Private investors, recognising the surplus demand, would beg the government to let them into the market to fill the void. Their return would lie in their ability to provide more innovative services at lower costs. But the government - in charge of legislature, the road network and the transport services - would control the level of competition. At best, the government might allow small entrants for specialised services but these would be highly controlled by quotas and strict regulation.

As the quality of the government’s transport services deteriorates and the supply deficit grows, it would continue to shut out local transport companies and instead propose large and expensive alternatives that would be funded by the tax payer and be provided by foreign companies.
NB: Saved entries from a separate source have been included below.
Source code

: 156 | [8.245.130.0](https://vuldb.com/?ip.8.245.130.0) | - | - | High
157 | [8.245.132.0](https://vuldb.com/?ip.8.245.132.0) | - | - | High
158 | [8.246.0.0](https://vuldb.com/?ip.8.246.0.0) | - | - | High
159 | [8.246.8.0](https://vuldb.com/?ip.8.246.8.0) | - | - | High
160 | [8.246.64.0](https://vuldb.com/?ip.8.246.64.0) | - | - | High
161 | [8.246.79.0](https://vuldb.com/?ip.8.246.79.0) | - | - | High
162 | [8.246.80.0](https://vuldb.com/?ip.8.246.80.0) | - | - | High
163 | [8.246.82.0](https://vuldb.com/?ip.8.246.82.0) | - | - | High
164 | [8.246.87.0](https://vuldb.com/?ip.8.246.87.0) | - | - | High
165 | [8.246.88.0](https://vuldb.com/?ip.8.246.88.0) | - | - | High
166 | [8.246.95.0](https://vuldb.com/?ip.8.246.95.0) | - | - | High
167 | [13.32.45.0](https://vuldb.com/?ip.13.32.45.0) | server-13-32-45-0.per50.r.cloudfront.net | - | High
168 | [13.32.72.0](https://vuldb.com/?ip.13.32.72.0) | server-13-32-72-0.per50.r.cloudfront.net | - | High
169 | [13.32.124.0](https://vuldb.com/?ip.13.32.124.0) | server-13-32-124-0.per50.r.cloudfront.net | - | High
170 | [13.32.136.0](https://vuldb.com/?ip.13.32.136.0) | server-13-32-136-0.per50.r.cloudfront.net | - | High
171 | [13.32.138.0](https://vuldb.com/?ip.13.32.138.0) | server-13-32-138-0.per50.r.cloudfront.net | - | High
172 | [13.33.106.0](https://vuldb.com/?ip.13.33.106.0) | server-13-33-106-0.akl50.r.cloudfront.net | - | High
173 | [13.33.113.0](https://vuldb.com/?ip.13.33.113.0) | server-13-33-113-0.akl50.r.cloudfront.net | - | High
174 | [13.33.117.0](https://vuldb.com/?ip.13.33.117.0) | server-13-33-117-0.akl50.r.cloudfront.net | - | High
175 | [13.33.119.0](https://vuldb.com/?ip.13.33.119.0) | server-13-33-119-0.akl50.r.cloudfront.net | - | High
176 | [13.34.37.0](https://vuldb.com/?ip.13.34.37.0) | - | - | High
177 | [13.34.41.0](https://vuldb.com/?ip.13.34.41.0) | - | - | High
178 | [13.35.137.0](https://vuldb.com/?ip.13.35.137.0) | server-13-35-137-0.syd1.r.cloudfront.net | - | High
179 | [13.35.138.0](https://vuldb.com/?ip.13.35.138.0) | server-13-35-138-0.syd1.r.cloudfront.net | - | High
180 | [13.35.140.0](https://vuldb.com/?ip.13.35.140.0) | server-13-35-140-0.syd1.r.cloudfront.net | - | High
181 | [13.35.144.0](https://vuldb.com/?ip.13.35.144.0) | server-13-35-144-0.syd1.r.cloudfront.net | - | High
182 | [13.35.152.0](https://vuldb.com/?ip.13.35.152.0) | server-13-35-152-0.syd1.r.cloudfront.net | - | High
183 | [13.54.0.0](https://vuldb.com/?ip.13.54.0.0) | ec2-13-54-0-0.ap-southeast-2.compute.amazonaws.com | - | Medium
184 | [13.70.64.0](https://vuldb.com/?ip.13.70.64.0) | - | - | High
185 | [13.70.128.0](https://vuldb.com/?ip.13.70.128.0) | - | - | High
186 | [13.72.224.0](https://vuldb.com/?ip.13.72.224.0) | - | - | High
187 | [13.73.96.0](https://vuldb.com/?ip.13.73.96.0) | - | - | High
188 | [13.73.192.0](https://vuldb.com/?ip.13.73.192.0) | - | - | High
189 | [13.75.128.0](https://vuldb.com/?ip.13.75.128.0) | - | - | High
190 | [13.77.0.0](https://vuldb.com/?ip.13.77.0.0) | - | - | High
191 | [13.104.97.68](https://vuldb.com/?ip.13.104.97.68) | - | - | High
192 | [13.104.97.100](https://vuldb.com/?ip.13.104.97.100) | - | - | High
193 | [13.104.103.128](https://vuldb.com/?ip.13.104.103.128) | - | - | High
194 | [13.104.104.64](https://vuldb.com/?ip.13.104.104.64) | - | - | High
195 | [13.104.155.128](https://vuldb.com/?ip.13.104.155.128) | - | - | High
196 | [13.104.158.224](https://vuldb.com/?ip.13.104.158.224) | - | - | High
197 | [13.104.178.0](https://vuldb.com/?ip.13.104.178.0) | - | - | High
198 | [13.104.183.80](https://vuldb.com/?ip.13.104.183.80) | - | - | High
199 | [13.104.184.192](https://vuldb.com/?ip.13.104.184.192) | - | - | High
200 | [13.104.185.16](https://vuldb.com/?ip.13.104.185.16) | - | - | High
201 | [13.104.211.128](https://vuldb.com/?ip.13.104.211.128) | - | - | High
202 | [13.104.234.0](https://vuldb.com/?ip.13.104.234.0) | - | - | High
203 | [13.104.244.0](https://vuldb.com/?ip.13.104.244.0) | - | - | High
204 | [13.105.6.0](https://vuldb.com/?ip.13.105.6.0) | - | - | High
Imagine that this were true - that tomorrow the government would change the law to bring about this system and that you had no say in it. It might sound far-fetched, but it is the same system that is being applied to South Africa’s energy generation with the same devastating results.

This week the International Energy Agency announced that renewable energy had overtaken coal as the world’s largest source of power capacity. On average, 500 000 solar panels were installed every day last year. In China, two wind turbines were installed every hour.

Coal still leads the world in terms of energy generation; generation is the amount of energy actually produced by the plant where capacity is the maximum production potential. But with the explosion in renewable energy installations it is only a matter of time before it becomes the status quo of power generation.

Overpriced

Despite low oil prices, renewable energy installations grew faster last year than any other year and it is predicted to remain the fastest growing source of electricity for at least the next five years. By continuing to pursue nuclear and coal electricity generation, South Africa will lock itself into overpriced technology that will soon be outdated. The costs of solar panels are projected to drop 25 percent by 2021.

In the latest bidding round in South Africa’s Independent Power Producer Procurement Programme (IPPPP), the lifetime costs of wind and solar (including build and operation) have dropped to 62c per kilowatt-hour. Eskom’s current average cost of supply is 84c/kWh. The lifetime cost of new coal plants built by Eskom is more than R1.10/kWh - nearly double that of wind and solar.

The common counter-argument to the use of renewables is that they cannot supply base load. A model published by the CSIR Energy Centre earlier this year showed that with sufficient capacity, South Africa could provide up to 83 percent of its base load using renewable energy sources. Yet, once Medupi and Kusile are complete, South Africa will cover 65 percent of its base load with coal generation.

Eskom’s claims that further coal and nuclear capacity is needed are completely unfounded and are based in the company's self-interest rather than the national interest. Its efforts to hamper progress of renewable generation under the IPPPP are in direct contradiction to global trends and our own government policy.

The computer model informing the new Integrated Resource Plan being updated by the Department of Energy recommends that nuclear energy is used only if renewable energy capacity is constrained. With reliable wind and sun, vast tracts of unused land and a barrage of private investors wanting to build renewable energy plants, the only constraint is legislation.

The government and Eskom are not one and the same but the government has a responsibility to open the gateways for investment and energy generation.

Just like the road network: the government and Eskom should retain control over the transmission infrastructure and private investors should provide the traffic that flows over it.